Moreover, disturbances of this system have been implicated in a wide range of disorders, including functional and inflammatory gastrointestinal disorders, obesity and eating disorders”.2

Therefore, we may summarize that our brain is partly inside our skull and partly outside our heads, notably in the walls of the GI tract, and all the parts of our brain cooperate in our processes of thought. But this is only the tip of the iceberg.
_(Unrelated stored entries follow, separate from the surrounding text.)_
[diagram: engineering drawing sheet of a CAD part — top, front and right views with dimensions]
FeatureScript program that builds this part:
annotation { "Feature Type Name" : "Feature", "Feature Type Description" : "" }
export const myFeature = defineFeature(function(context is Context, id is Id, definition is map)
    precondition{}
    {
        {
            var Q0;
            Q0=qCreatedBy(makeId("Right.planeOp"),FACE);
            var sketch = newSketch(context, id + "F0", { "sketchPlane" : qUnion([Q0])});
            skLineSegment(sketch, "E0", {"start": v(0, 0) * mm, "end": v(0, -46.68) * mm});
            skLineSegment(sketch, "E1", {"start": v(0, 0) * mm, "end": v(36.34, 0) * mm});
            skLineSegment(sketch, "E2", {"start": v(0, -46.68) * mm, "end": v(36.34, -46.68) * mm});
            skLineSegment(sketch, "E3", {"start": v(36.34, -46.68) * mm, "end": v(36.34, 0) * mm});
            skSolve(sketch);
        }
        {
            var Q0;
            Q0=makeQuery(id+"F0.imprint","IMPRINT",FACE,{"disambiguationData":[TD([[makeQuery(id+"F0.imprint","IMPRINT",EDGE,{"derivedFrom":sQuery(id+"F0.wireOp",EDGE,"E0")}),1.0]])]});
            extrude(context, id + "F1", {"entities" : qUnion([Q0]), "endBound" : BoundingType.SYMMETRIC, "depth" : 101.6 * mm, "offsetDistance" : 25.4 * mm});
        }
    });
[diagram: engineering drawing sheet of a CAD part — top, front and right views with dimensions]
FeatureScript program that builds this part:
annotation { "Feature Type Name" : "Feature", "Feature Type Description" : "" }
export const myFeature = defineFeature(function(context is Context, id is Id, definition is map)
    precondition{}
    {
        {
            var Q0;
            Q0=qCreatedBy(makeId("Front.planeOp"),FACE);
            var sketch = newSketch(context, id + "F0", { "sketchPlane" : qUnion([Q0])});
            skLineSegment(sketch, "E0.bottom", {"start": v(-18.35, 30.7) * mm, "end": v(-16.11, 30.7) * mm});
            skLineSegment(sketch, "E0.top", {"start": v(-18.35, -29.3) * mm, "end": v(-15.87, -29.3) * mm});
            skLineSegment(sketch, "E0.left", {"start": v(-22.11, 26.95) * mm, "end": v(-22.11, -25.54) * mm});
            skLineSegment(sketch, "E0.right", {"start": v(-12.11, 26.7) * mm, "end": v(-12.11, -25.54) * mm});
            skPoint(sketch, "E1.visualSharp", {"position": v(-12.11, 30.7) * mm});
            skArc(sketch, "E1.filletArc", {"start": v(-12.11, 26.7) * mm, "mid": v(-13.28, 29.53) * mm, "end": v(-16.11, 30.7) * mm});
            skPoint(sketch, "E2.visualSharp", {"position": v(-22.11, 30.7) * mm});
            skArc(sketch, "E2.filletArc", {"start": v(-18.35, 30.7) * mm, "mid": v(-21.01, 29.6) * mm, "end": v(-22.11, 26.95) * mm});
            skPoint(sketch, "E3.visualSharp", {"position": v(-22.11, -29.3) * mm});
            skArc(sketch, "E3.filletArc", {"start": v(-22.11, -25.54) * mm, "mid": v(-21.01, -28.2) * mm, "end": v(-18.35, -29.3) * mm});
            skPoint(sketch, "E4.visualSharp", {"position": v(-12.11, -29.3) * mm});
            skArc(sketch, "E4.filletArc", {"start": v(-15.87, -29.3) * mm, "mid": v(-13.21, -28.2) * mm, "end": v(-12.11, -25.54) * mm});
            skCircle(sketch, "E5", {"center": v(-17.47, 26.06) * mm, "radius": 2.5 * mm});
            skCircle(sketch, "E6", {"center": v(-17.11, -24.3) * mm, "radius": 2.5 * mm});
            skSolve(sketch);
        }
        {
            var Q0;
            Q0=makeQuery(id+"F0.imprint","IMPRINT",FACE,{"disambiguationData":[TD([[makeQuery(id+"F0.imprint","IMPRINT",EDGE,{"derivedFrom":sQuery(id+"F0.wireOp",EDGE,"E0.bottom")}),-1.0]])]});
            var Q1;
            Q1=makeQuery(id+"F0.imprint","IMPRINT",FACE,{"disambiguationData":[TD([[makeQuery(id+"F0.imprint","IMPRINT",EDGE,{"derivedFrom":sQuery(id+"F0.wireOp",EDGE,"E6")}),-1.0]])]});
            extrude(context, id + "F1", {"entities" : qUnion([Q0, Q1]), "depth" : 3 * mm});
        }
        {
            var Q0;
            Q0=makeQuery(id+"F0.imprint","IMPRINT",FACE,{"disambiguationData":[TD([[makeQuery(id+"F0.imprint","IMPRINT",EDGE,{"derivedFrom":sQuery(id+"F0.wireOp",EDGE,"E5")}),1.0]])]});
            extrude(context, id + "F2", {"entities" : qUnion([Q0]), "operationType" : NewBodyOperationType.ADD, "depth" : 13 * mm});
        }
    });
In fact, both the brain inside our head and in the GI tract are made of human neurons; that is, they are made of cells that pertain to the human part of our body and therefore can be aptly designated our “human brains.” The instructions for the functioning of those human neurons are encoded in our human DNA, which contains approximately 22,000 genes, many of which regulate the behavior of those neurons.

Those 22,000 human genes are only one-hundredth of the genes that are within our (not-so-) human body. In fact, altogether, the mass of commensal or symbiotic microbes in our body, the microbiota, according to the NIH Microbiome Project, contains more than 360 times the total genetic material contained in all the cells in the human body, and therefore we are forced to acknowledge the existence of a third brain that this time is not only an extension or another anatomical part of the brain inside our head but something completely different. It is a non-human brain that plays a role as important as the human brain in determining who we are and why we are doing what we are doing.